*Text passage*.
▬▬▬

Iranian security officials stopped new Supreme Leader Mojtaba Khamenei from attending his father's burial ceremony in Mashhad on July 9, fearing Israel could try to assassinate him at the event or track his movements to his hiding place, The New York Times (NYT) reported.
Two members of Iran's Islamic Revolutionary Guard Corps (IRGC) and a person involved with the funeral planning told the NYT that Mojtaba Khamenei had told officials he wanted to attend and recite the prayer of the dead over his father's body.
Security officials rejected the request.
Mojtaba Khamenei, 56, has not appeared in public since being appointed supreme leader in March, following his father Ali Khamenei's death in the U.S.-Israeli strikes on Feb. 28 that also killed his wife, teenage son, and other relatives.
His absence has raised questions inside Iranian political circles about who is really running the country and allowed "extraordinary open divisions to fester," the Times reported.
The weeklong funeral, which began Friday, was intended to project strength and unity. Senior officials who had not appeared together since the war began walked side by side, the president, the speaker of Parliament, the head of the judiciary, and top Revolutionary Guards commanders.
"When Iran's leaders and senior military commanders paid tribute to the slain supreme leader," the Times reported, "it was supposed to be a display of strength, endurance and unity after war with the United States and Israel."
In the power vacuum left by the senior Khamenei's death, Iran's conservative establishment has fractured into two camps, the Times reported, citing four senior Iranian officials and two Revolutionary Guards members.
One side, which the Times described as pragmatic, includes senior Revolutionary Guards generals, Parliament Speaker Mohammad Bagher Ghalibaf, President Masoud Pezeshkian, and Gen. Mohammad Bagher Zolghadr, head of the Supreme National Security Council.
This camp has pushed through the ceasefire with the United States and engaged in direct negotiations with U.S. officials.
The other side, described as a hard-line minority, rejects any concessions to the United States, including on Iran's nuclear program, and believes Iran can prevail by prolonging the war.
"I spit on this era where they kill our leader and then we speak of peace with the United States," prominent hard-line strategist Hassan Rahimpour-Azghadi said at a rally in Tehran, calling for revenge instead of negotiations.

▬▬▬

*Source information*.

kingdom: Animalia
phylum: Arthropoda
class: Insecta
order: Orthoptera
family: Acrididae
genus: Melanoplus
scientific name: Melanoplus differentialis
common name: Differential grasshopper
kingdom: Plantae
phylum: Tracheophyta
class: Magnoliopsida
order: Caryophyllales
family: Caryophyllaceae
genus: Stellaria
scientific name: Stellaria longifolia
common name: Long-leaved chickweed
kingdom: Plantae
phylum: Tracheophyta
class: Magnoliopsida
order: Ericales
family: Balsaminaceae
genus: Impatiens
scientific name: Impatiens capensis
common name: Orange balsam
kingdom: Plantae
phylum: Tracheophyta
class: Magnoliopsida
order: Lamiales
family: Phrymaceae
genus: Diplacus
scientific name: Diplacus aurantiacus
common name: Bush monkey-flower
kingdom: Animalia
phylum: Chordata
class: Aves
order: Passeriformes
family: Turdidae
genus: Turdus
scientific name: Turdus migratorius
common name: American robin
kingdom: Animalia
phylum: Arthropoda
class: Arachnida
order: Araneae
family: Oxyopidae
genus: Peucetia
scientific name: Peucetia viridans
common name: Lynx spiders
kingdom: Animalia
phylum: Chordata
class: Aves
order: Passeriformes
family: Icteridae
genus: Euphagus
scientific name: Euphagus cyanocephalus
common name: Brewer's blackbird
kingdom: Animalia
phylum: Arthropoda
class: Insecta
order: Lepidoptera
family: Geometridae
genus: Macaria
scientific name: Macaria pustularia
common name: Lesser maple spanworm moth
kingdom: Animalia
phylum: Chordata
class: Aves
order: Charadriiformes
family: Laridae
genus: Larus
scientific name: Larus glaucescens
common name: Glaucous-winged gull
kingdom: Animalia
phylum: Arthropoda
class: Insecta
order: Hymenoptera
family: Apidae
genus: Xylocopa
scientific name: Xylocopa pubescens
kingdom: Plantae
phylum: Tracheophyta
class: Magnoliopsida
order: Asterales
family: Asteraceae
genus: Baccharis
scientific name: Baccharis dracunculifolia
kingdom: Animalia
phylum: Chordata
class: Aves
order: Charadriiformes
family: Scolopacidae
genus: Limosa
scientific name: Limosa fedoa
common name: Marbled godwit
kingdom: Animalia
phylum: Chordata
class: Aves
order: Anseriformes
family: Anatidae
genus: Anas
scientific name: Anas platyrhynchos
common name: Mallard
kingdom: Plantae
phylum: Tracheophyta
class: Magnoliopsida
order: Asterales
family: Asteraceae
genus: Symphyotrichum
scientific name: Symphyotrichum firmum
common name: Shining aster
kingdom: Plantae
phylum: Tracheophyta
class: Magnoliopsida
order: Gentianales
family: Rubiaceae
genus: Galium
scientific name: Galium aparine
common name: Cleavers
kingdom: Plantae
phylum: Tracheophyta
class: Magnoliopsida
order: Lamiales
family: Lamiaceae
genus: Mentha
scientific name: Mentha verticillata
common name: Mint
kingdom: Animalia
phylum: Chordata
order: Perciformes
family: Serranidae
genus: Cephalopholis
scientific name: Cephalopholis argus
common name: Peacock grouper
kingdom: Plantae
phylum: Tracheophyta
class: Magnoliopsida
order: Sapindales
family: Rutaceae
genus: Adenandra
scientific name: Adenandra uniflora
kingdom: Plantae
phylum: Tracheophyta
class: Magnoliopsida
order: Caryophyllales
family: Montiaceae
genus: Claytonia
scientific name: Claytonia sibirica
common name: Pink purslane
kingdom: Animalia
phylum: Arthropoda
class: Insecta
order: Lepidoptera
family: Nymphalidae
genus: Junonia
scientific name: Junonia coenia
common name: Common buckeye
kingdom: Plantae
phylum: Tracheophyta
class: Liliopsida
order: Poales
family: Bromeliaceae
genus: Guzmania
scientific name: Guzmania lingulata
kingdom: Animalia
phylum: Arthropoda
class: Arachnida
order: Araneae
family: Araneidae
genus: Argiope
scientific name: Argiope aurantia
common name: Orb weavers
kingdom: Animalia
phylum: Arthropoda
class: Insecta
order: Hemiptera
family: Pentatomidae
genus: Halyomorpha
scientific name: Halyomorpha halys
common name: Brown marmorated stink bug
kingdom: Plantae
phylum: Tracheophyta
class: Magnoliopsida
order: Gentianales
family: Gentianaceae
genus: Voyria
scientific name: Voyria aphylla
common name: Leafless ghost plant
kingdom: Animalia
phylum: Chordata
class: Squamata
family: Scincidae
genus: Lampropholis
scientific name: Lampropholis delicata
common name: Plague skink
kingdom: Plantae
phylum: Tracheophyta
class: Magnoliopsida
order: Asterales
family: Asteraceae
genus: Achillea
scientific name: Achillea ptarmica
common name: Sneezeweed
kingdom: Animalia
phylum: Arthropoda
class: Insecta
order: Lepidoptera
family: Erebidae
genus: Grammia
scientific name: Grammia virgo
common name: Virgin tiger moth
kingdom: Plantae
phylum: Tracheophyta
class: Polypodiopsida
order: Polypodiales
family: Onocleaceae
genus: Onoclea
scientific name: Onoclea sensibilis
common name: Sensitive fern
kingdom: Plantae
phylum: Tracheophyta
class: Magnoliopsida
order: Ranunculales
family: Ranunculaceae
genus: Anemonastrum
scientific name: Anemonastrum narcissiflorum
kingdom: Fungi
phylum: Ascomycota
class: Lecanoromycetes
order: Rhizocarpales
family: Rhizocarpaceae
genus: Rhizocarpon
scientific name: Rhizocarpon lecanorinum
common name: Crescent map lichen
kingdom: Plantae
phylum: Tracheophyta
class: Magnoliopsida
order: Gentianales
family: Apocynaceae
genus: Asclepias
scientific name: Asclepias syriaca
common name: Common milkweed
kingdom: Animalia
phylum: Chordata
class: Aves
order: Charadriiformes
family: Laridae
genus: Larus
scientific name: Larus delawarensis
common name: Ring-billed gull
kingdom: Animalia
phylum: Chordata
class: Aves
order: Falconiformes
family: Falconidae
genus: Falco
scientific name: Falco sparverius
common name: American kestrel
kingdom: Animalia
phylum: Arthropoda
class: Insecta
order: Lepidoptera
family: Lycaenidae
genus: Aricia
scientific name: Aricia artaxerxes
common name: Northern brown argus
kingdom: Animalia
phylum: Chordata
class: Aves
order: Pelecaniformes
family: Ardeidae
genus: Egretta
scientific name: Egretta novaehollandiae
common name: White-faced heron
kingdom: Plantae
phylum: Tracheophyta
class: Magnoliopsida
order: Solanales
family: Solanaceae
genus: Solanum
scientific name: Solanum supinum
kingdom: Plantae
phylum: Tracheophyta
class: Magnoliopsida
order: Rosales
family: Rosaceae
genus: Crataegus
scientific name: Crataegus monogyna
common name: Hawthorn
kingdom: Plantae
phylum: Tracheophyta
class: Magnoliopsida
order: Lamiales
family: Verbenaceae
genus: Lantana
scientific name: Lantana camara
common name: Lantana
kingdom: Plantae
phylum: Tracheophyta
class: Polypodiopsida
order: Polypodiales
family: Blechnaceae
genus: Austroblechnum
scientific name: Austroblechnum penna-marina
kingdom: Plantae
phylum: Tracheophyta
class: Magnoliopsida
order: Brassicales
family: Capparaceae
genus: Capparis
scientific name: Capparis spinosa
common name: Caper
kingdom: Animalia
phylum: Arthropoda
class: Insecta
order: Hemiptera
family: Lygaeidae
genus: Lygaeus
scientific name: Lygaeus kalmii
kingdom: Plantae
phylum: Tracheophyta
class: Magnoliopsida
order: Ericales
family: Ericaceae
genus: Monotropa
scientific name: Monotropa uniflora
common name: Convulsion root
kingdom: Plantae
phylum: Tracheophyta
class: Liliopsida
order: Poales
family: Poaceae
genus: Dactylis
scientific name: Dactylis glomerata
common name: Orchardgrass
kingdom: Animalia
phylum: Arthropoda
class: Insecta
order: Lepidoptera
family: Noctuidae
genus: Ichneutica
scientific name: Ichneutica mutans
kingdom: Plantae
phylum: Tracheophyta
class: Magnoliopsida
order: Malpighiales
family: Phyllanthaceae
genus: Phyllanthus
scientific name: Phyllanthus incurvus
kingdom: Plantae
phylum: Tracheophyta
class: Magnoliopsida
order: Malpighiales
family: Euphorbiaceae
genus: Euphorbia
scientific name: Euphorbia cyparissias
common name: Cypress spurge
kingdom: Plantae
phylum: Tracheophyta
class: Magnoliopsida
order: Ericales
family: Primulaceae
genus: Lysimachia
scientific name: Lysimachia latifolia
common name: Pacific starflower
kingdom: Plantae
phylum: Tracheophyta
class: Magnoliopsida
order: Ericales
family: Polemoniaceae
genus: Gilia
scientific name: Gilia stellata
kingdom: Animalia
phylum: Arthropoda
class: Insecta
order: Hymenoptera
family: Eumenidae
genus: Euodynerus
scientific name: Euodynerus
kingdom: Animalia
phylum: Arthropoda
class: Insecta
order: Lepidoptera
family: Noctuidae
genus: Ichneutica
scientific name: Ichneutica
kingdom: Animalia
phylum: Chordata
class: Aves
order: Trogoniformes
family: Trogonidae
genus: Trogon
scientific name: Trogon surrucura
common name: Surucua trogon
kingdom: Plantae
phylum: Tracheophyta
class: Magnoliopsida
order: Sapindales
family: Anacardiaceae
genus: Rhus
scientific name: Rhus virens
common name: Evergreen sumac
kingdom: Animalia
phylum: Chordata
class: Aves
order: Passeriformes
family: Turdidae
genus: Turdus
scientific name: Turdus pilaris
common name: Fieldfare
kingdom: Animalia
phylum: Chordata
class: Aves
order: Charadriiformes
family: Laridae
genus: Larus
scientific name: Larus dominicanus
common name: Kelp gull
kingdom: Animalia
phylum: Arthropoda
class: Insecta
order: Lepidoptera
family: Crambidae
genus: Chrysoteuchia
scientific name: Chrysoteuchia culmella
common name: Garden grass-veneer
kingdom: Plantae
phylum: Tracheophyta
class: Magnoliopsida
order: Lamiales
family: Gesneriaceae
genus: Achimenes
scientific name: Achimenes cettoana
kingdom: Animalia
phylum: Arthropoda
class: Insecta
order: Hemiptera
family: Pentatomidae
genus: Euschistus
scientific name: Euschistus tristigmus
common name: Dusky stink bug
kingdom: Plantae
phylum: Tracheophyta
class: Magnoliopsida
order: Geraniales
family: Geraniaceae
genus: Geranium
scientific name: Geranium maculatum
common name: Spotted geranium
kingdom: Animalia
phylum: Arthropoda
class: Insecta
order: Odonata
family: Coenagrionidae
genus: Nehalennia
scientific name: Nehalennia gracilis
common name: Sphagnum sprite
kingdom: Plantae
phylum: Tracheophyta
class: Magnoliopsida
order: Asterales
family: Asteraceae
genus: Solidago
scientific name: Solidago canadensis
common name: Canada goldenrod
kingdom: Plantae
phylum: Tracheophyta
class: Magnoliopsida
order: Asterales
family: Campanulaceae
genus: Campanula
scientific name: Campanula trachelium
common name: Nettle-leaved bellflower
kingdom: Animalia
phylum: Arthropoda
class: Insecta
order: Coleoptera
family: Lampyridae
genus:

▬▬▬

*Description of the task*.
Write the next part of the news report on Mojtaba Khamenei missing his father's burial, picking up right after its final sentence.

*Result of this exercise*.
Foreign Minister Abbas Araghchi was heckled at a Shia shrine in Iraq by Iranian pilgrims chanting "death to appeasers," according to videos the Times cited.
Hard-line political analyst Foad Izadi called the government and Ghalibaf's team "stupid with no brains" and "deluded" on state television.
One hard-line lawmaker, Mahmoud Nabavian, asked on social media: "Is a coup underway?" Another, Kamran Ghazanfari, said in a video message the government was "conspiring to keep Parliament closed" and "paying people to stay off the streets, so lawmakers cannot oppose the semi coup taking place against the supreme leader."
The Times reported that during the final stages of the U.S.-Iran negotiations, Pezeshkian visited the new supreme leader and told him the economic situation was dire, that the U.S. naval blockade was crippling Iran, and that he would step down if the deal was rejected.
The head of the Central Bank, Abdolnaser Hemati, also wrote a letter to Mojtaba Khamenei warning the country faced an acute budget crisis and that critical food and medical supplies would run out by end of August if the blockade persisted, according to the four officials familiar with the meeting cited by NYT.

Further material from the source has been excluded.